### Exercise details
Set down the line that has "output wire [15:0] ldata;" and each line beneath it, through the last line of the entries, exactly and with no others.

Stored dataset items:

□ □ □

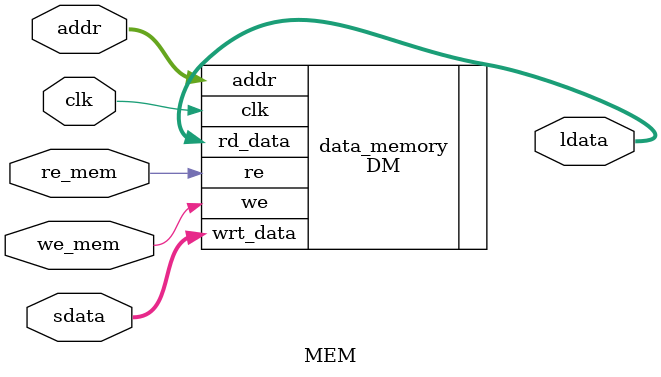
<source format=v>
module MEM(we_mem, re_mem, sdata, addr, ldata, clk);

input wire [15:0] sdata, addr;
input wire clk, we_mem, re_mem;

output wire [15:0] ldata;

DM data_memory(
	// Output
	.rd_data(ldata),
	// Input
	.wrt_data(sdata),
	.addr(addr),
	.clk(clk),
	.re(re_mem),
	.we(we_mem)
	);

endmodule

</source>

□ □ □

### Exercise result
output wire [15:0] ldata;

DM data_memory(
	// Output
	.rd_data(ldata),
	// Input
	.wrt_data(sdata),
	.addr(addr),
	.clk(clk),
	.re(re_mem),
	.we(we_mem)
	);

endmodule

</source>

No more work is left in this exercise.